Abundance in Sorrow: God’s Never Ending Love

November is the month that Americans pause to give thanks for our abundance. We have much in this country to be thankful for and our freedom to pray and read the Bible is our most important one. For many people, this year has been a year of tragedy and uncertainty as never before. Hurricanes, fires, earthquakes, shootings and health issues to name a few have left us with unspeakable sorrow and suffering. But God’s guiding light can shine through it all if we choose to trust Him. He is always just and righteous even when tragedies and injustices strike and it is hard to understand and trust Him. Our faith can’t be in the answers or results we always want to see or hear; our faith must always be in the great I am. The one who is the beginning and the end – Abba Father.
As this season of Thanksgiving approaches I’m especially grateful for God’s abundance of love, provision, and being able to suffer a while on earth for eternity with Him. Please allow me to give you a gift from my heart – an entry from my new devotional Hope 4 Today: Staying Connected to God in a Distracted Culture. My prayer is that this Thanksgiving you’ll have an extra heaping of God’s abundant love and peace whatever or wherever your circumstances.
Thanks be to God who always causes us to triumph in Christ… II Corinthians 2:14
Mom’s Abundant Life
The thief comes only to steal and kill and destroy; I have come that they may have life, and have it abundantly. John 10:10
It must have been well over one hundred degrees in the Nevada desert that day in August 1960. My family’s banana yellow station wagon lurched and sputtered as the engine failed, and my dad guided it to the side of the road. We were miles from the next gas station. Dad soon hitched a ride with a passing truck leaving me and my two older brothers in my mother’s care. My older brother, Richard was out of the car immediately throwing rocks as we began to hear Robbie, a miracle baby, gasping for breath in the back seat. Born without a valve in his heart, doctors had done experimental surgery replacing this vital part with a pigs valve hoping he would live. The heat of the day was making it difficult for him to breathe.
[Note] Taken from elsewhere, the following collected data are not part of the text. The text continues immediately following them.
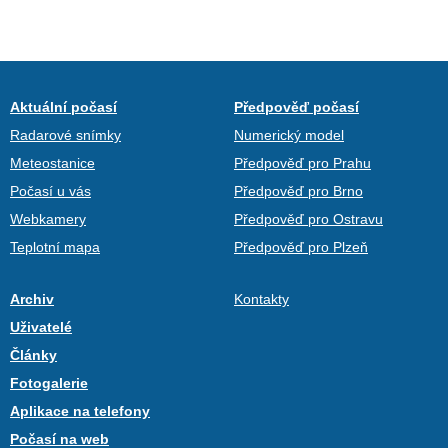
Aktuální počasí
Předpověď počasí
Radarové snímky
Numerický model
Meteostanice
Předpověď pro Prahu
Počasí u vás
Předpověď pro Brno
Webkamery
Předpověď pro Ostravu
Teplotní mapa
Předpověď pro Plzeň
Archiv
Kontakty
Uživatelé
Články
Fotogalerie
Aplikace na telefony
Počasí na web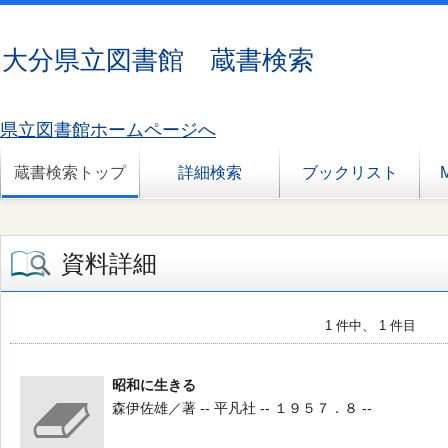
大分県立図書館 蔵書検索
県立図書館ホームページへ
蔵書検索トップ
詳細検索
ブックリスト
資料詳細
1 件中、 1 件目
昭和に生きる
森伊佐雄／著 -- 平凡社 -- １９５７．８ --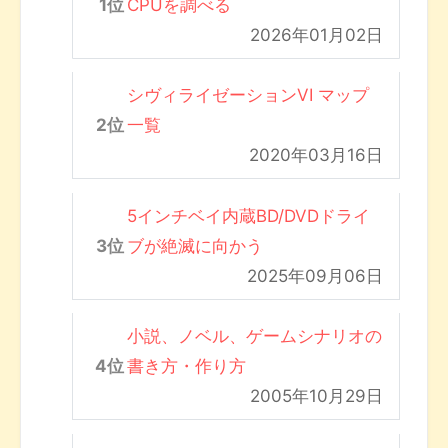
CPUを調べる
2026年01月02日
シヴィライゼーションVI マップ
一覧
2020年03月16日
5インチベイ内蔵BD/DVDドライ
ブが絶滅に向かう
2025年09月06日
小説、ノベル、ゲームシナリオの
書き方・作り方
2005年10月29日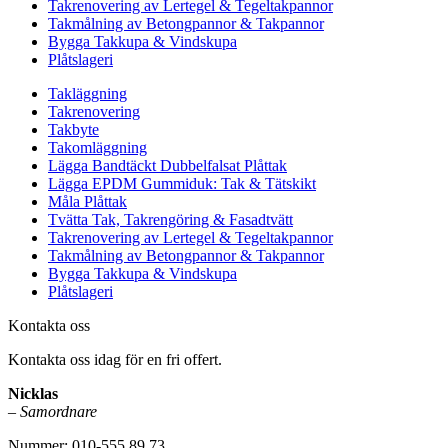
Takrenovering av Lertegel & Tegeltakpannor
Takmålning av Betongpannor & Takpannor
Bygga Takkupa & Vindskupa
Plåtslageri
Takläggning
Takrenovering
Takbyte
Takomläggning
Lägga Bandtäckt Dubbelfalsat Plåttak
Lägga EPDM Gummiduk: Tak & Tätskikt
Måla Plåttak
Tvätta Tak, Takrengöring & Fasadtvätt
Takrenovering av Lertegel & Tegeltakpannor
Takmålning av Betongpannor & Takpannor
Bygga Takkupa & Vindskupa
Plåtslageri
Kontakta oss
Kontakta oss idag för en fri offert.
Nicklas
–
Samordnare
Nummer: 010-555 89 73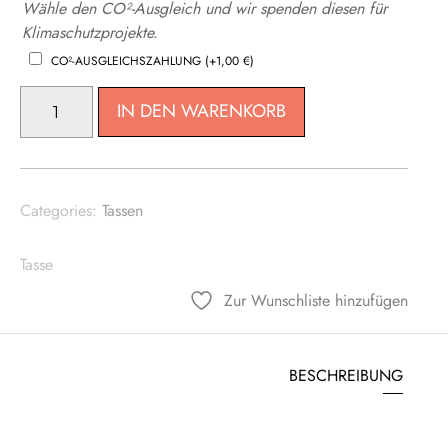
Wähle den CO²-Ausgleich und wir spenden diesen für
Klimaschutzprojekte.
CO²-AUSGLEICHSZAHLUNG
(+
1,00
€
)
EDELSTAHLTASSE
IN DEN WARENKORB
MIT
KARABINERHENKEL
UND
DECKEL
Categories:
Tassen
MENGE
Tasse
Zur Wunschliste hinzufügen
BESCHREIBUNG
What seemed like hours began to wear on my fearful five-year-old patience and I started to cry. Mom had to have been worried too, but she didn’t show it. Her peace that day is something I’ll never forget, as she held me close and said, “Kathy, God’s taken us this far. He’s going to take us all the way home.” Her faith was undaunting.
Life can hold unfathomable challenges, but God hasn’t lost sight of us. He’s with us on what seems like abandoned desert roads or hospital rooms. He’ll continue to be there to take us all the way home.
What is one thing you fear? How can God’s peace and provision comfort you today?